Es lo único que le faltaba por vender a la industria del lujo: sus voceras
Fue profetizado: las estilistas son las nuevas modelos; las editoras, las nuevas it girls, y las directoras de las revistas, las nuevas estrellas del rock’n’roll.
 De ahí el (presunto) interés en saber de sus ocupaciones y cómo se opera en un entorno laboral que, desde El diablo viste de Prada (2006), se percibe como sofisticado campo de batalla minado de fabulosos cohechos, viajes a todo trapo, fiestas y celebridad
. Basado en el más crudo best seller homónimo y semiautobiográfico de Lauren Weisberger (seis meses en las lista de los libros más vendidos de The New York Times, en 2003), el filme sentó cátedra con su descripción de la jefa fría y tiránica de manual, la asistente ingenua y la resabiada –lo que vendrían siendo unas secretarias de dirección, puesto “por el que un millón de chicas estaría dispuesto a matar”, según se recalcaba-, el estilista gay, el editor al que solo le interesan los números y las intrigas palaciegas.

§

> Actividades:
a) Según el fragmento sobre la industria del lujo, ¿durante cuánto tiempo figuró el libro de Lauren Weisberger en la lista de los más vendidos de The New York Times?
b) Continúa el fragmento sobre la industria del lujo a partir de su última oración.

§

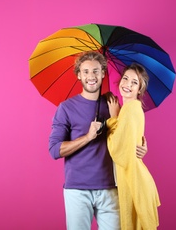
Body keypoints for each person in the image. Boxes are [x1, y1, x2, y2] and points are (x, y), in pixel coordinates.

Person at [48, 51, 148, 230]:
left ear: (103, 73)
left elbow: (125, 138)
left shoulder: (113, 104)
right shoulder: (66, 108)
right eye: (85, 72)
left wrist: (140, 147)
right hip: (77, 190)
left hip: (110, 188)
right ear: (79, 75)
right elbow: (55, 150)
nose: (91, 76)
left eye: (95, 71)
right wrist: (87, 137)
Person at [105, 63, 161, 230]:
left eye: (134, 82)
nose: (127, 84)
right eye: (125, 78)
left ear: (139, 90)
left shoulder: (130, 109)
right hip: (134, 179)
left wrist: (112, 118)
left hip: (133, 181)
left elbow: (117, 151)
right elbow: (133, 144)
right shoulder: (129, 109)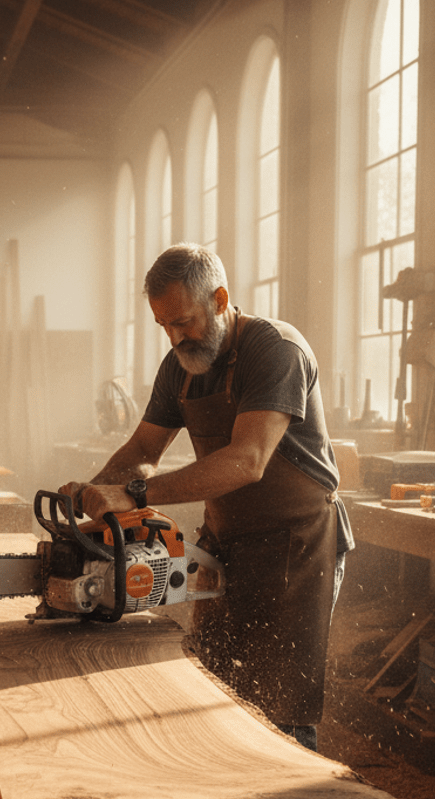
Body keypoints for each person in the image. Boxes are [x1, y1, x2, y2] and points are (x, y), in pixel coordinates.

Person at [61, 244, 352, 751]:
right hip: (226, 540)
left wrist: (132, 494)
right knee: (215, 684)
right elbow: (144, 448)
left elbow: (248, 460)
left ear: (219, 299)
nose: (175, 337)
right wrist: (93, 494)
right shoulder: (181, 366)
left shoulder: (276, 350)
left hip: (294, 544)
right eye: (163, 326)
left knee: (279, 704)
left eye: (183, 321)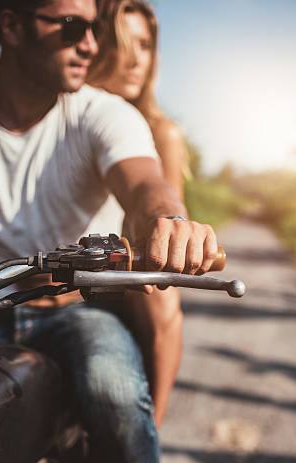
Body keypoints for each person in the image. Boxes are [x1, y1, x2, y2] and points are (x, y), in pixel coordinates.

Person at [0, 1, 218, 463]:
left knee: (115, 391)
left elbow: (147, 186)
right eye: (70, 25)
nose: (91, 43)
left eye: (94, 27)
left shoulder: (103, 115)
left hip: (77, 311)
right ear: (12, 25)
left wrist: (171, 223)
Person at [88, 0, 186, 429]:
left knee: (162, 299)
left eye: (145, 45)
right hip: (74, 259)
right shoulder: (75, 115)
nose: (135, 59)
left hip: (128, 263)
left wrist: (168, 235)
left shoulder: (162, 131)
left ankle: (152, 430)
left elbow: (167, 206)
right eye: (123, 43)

§

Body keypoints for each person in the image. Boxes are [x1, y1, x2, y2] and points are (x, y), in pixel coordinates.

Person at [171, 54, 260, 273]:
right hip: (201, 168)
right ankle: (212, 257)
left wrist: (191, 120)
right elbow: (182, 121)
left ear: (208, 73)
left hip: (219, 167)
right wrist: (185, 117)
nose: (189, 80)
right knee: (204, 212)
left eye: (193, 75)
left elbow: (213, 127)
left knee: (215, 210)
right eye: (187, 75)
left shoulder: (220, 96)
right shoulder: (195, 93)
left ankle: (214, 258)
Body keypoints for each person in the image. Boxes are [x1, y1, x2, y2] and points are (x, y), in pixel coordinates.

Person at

§

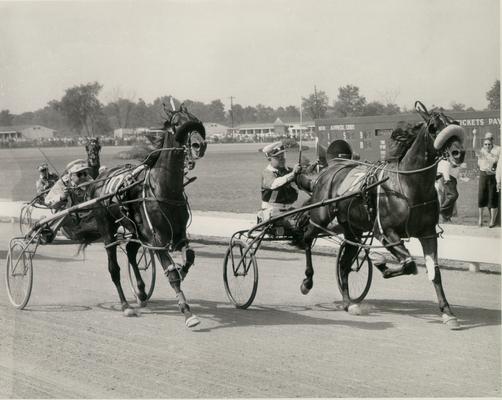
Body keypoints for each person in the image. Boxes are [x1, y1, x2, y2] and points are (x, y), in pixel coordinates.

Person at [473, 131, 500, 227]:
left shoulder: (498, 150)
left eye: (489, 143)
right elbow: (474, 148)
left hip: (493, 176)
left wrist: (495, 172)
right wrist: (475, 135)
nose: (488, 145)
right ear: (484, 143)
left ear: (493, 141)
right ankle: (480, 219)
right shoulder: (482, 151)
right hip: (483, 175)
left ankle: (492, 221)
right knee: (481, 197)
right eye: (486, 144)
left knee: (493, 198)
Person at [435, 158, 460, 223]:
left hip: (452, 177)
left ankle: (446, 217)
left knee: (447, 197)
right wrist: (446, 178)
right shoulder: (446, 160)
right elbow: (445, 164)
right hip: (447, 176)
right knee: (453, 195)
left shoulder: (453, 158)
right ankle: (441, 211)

§

> Solucionario:
a) Seis meses, en 2003.

b)
Era más o menos ficción, pero cuando en 2009 se estrenó The September Issue, la historia real sobre cómo se prepara el número más importante del año –al menos en términos publicitarios- de la revista más importante del sector, la edición estadounidense de Vogue, todo pareció cobrar sentido gracias a la mirada de outsider de R.J. Cutler, el cineasta detrás de los documentales The War Room y The World According to Dick Cheney
. Una visión menos complaciente que la mostrada por documentales posteriores como In Vogue: The Editor’s Eye (2012), producción de HBO a mayor gloria de las últimas editoras de moda de la cabecera insignia del grupo Condé Nast, o el más reciente Mademoiselle C (2013), hagiografía de Carine Roitfeld perpetrada por Fabien Constant que pretendía mostrar el nacimiento de CR Fashion Book, la nueva criatura editorial de la que fuera polémica directora del Vogue francés.
En realidad, el foco de atención sobre los artífices de la comunicación de moda siempre ha estado ahí desde los días de Carmel Snow y, en especial, Diana Vreeland en Harper’s Bazaar, pero las personalidades del negocio editorial que antes se celebraban como agitadoras culturales y motor de cambio, hoy se jalean como meros catálogos andantes, excelsas vendedoras en las pasarelas de la fotografía callejera (street style) y las redes sociales.
“Cuando subo una foto [a Instagram] de un collar o un zapato, espero que mis seguidores lo vean… y lo quieran”, revela la estilista Anya Ziourova, directora de moda y consultora creativa en las ediciones rusas de Tatler y Allure, respectivamente. Como Giovanna Battaglia (W, L’Uomo Vogue), Anna dello Russo (Vogue Japón) o Katie Grand (Love), Ziourova ha logrado que sus quehaceres profesionales trasciendan a la masa consumidora haciendo público lo privado.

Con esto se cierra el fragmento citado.